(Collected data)
========================================
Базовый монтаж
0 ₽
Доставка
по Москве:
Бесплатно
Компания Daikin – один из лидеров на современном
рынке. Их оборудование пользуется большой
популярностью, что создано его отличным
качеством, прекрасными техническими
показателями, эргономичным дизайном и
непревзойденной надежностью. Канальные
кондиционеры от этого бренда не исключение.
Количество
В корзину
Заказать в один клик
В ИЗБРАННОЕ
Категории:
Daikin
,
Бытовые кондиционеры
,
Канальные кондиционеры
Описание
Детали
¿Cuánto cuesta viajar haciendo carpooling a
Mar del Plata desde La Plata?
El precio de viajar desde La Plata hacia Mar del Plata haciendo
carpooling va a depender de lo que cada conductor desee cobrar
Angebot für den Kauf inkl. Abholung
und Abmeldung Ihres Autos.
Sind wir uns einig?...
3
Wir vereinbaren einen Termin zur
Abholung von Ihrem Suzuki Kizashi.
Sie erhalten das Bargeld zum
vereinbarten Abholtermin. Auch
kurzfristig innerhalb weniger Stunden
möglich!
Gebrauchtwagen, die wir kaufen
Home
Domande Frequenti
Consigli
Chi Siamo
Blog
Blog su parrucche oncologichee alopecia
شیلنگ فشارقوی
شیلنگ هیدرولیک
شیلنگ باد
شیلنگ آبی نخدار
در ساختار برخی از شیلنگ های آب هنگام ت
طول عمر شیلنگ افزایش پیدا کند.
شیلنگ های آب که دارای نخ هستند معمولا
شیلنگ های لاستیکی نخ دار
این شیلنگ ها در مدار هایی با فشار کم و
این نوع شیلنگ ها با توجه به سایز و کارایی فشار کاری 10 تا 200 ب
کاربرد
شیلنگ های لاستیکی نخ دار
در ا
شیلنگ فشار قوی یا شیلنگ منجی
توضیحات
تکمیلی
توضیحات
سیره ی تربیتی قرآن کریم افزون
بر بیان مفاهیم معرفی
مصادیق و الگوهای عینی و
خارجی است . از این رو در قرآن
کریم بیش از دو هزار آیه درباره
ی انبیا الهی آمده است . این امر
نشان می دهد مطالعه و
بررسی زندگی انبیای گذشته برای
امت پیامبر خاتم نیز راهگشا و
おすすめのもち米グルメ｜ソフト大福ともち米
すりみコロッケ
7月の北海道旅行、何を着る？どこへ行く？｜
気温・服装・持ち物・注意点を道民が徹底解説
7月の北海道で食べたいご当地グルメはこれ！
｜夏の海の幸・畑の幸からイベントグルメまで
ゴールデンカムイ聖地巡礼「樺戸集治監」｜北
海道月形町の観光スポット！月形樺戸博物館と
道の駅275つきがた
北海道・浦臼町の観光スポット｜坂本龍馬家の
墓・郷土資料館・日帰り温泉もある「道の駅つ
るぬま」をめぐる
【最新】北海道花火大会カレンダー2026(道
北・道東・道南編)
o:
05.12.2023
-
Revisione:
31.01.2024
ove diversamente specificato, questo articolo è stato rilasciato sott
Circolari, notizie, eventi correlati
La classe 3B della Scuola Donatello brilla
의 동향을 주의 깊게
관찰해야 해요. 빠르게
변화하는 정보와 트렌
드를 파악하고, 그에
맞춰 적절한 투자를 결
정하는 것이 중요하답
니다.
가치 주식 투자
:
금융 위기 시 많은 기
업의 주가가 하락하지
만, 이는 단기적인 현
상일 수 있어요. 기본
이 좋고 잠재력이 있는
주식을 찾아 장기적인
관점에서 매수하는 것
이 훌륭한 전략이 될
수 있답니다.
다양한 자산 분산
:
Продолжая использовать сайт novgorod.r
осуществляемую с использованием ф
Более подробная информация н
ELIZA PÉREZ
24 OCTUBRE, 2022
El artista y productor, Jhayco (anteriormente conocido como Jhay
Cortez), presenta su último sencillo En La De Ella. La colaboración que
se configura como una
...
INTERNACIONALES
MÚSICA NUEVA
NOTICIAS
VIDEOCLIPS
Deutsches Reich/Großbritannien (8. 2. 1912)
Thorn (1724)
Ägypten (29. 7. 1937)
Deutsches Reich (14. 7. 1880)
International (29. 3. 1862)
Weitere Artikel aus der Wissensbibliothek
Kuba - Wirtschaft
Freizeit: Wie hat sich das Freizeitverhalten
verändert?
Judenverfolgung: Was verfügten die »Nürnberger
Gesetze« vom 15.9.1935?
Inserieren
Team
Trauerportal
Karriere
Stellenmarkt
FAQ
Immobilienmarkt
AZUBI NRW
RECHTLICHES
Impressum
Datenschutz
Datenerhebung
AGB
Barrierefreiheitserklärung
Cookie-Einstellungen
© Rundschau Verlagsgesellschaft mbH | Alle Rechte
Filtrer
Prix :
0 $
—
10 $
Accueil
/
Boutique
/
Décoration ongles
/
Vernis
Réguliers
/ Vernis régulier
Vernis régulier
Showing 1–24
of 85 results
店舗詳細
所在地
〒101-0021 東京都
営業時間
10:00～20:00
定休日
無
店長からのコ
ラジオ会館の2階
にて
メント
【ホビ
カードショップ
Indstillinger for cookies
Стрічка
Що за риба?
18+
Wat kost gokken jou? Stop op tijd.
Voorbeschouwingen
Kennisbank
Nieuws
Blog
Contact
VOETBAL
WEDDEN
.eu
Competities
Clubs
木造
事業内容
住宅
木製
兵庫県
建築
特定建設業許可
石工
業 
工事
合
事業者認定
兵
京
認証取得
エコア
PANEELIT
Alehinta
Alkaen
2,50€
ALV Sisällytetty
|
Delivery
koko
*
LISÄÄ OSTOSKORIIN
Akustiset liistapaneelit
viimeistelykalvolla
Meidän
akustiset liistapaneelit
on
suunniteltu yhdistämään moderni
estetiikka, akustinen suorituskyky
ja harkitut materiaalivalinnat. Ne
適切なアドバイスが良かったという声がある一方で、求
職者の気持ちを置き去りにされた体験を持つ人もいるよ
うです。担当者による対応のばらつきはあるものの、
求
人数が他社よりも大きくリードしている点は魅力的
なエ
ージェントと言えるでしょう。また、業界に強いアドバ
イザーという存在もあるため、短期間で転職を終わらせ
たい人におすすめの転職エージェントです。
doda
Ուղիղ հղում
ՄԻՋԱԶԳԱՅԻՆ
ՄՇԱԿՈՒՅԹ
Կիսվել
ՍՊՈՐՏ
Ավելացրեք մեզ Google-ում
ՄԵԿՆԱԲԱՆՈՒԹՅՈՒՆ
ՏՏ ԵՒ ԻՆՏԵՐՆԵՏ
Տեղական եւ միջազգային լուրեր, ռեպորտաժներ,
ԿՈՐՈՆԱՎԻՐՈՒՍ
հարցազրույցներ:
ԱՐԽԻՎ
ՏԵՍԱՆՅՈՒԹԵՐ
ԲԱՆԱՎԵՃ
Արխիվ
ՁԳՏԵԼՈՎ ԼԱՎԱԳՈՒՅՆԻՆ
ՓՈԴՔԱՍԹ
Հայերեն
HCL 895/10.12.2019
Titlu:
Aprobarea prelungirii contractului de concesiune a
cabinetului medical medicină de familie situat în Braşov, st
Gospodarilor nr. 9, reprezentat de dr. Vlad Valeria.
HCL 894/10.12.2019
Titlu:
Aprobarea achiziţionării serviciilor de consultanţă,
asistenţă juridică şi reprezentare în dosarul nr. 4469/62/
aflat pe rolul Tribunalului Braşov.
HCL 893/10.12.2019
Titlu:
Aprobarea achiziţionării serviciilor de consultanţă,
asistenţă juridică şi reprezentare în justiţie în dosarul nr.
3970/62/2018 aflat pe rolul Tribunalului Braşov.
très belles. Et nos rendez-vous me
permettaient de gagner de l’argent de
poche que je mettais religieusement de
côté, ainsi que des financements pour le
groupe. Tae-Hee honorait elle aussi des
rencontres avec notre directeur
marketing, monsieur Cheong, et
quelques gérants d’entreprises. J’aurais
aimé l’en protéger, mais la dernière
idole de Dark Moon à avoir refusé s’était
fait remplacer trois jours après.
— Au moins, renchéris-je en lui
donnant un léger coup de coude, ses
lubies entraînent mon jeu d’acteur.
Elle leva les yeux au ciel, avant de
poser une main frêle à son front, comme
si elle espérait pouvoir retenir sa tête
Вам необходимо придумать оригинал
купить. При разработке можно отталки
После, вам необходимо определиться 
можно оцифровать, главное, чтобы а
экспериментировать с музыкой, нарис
========================================
Look through the data above. Each line containing the word "desde" needs to be copied.

Worked solution:
Mar del Plata desde La Plata?
El precio de viajar desde La Plata hacia Mar del Plata haciendo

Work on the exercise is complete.